Nivolumab does have side effects — though immunotherapy’s side effects are generally less significant than chemotherapy — but without ipilimumab, they tend to be less severe. I can expect to feel them a week or two after treatment begins, so we’ll see. I can expect to feel anything from exhaustion, to flu-like symptoms, to a rash/itching, GI-stuff, headaches, etc. It will also probably render my thyroid useless at some point, too, and maybe mess with my adrenals. I am grateful to have great labs and only have one medication I take regularly, a daily inhaler for my asthma. I hope that my lack of comorbidities, and my youth, means that I am not too knocked-over by treatment. But my oncologist also said that data suggests side effects = efficacy, so I’m ready for whatever this stuff throws at me. While being treated, I will also be avoiding pre-/pro-biotics (kombucha, sauerkraut, yogurt) and eating a high fiber diet, as there is significant data that suggests that the former hurts and the latter helps the drug’s effectiveness.

After my CT scan in October, I joked with my brother about the medical terminology they used — “unremarkable”. In the medical world, this is as good as it gets. As a Leo, I could never abide being unremarkable! But ultimately, this is my goal. NED (no evidence of disease) and unremarkable. I told him that when/if I kick this and can get a tattoo again, I’ll be getting UNREMARKABLE somewhere on my shoulder blade as a commemoration.

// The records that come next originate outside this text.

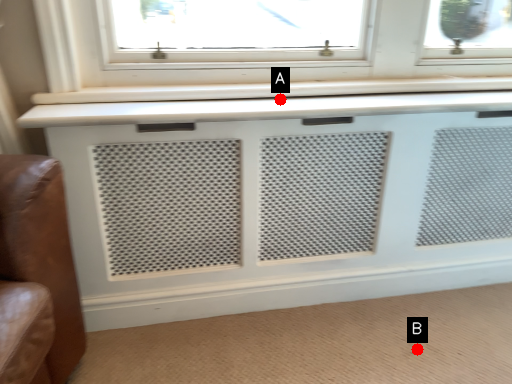
Question: Two points are circled on the image, labeled by A and B beside each circle. Among these points, which one is farthest from the camera?

Choices:
 (A) A is further
 (B) B is further

Answer: (B)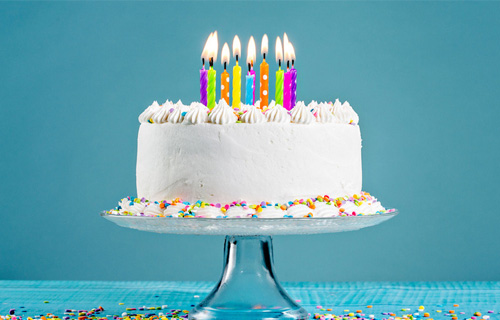
In order to click on birthday candles in this screenshot , I will do `click(293, 85)`, `click(288, 86)`, `click(280, 87)`, `click(264, 87)`, `click(252, 76)`, `click(250, 90)`, `click(237, 93)`, `click(226, 89)`, `click(212, 88)`, `click(204, 87)`.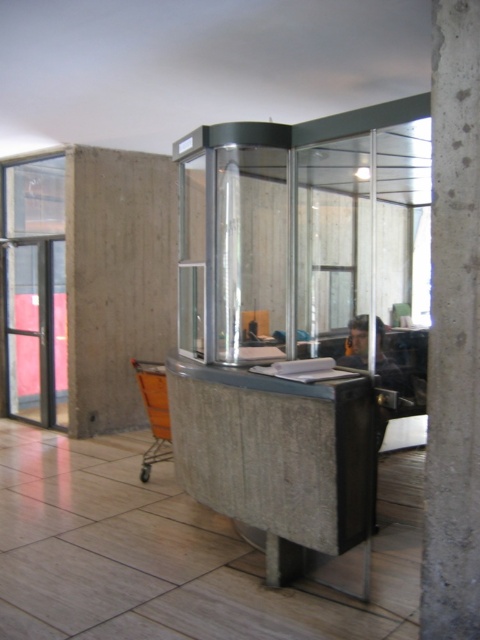
Does concrete pillar at center-right appear on the right side of orange mesh shopping cart at lower left?

Yes, concrete pillar at center-right is to the right of orange mesh shopping cart at lower left.

Who is taller, concrete pillar at center-right or orange mesh shopping cart at lower left?

Standing taller between the two is concrete pillar at center-right.

Does point (478, 344) lie in front of point (158, 369)?

That is True.

The image size is (480, 640). Identify the location of concrete pillar at center-right. [x=453, y=332].

Describe the element at coordinates (36, 332) in the screenshot. I see `transparent glass door at left` at that location.

Does transparent glass door at left lie behind orange mesh shopping cart at lower left?

Yes, transparent glass door at left is further from the viewer.

Is point (60, 282) farther from viewer compared to point (144, 472)?

Yes, point (60, 282) is farther from viewer.

Locate an element on the screen. This screenshot has width=480, height=640. transparent glass door at left is located at coordinates (36, 332).

Identify the location of concrete pillar at center-right. Image resolution: width=480 pixels, height=640 pixels. (453, 332).

Measure the distance between point (430, 490) and camera.

Point (430, 490) is 2.39 meters from camera.

Find the location of `concrete pillar at center-right`. concrete pillar at center-right is located at coordinates (453, 332).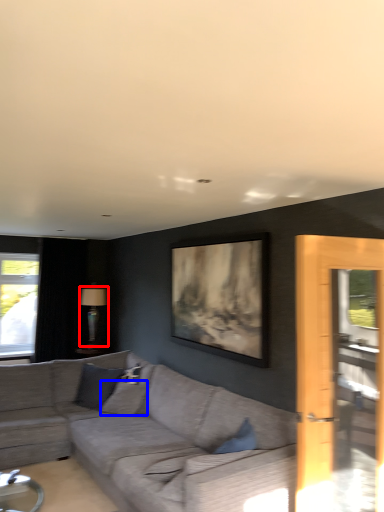
Question: Which object is closer to the camera taking this photo, lamp (highlighted by a red box) or pillow (highlighted by a blue box)?

Choices:
 (A) lamp
 (B) pillow

Answer: (B)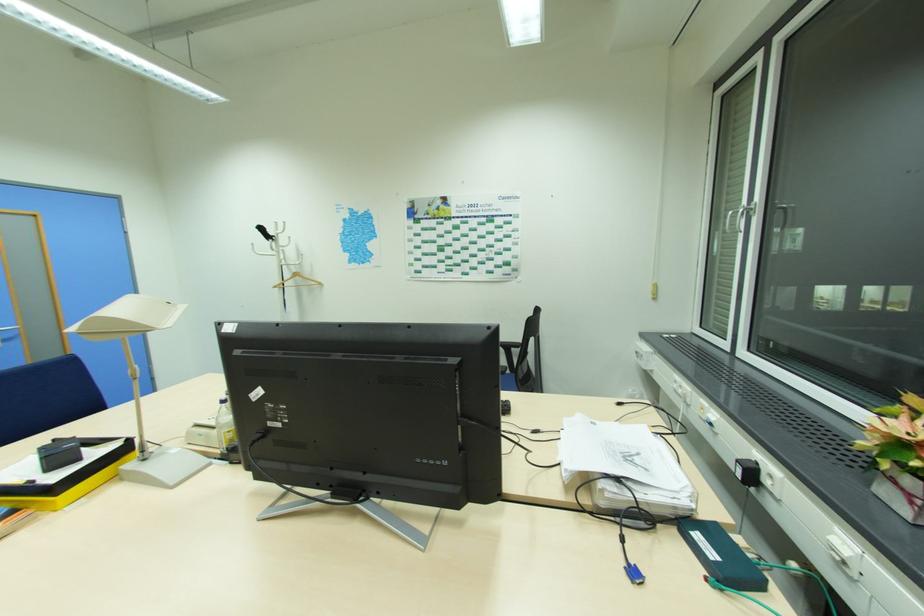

This is a rather clinical take at the past four months with my cancer diagnosis, but I hope it helps to answer some questions for interested folks in my life. I hope to write here more about my treatment path, my observations as a cancer patient, my feelings about the public health mis/dis/lack-of-information out there about melanoma (and other skin cancers), the frustrating merger between cosmetic dermatology and clinical dermatology that makes appointments harder to come by, and other thoughts and feelings I have about this new twist in my life’s journey.


Many people have asked me what I need, what they can do, how they can help. I don’t have those answers yet, really, and I might not have them for a while. While I figure that out, all I ask is that you schedule a skin check with your dermatologist, no matter your history. It’s always better to know.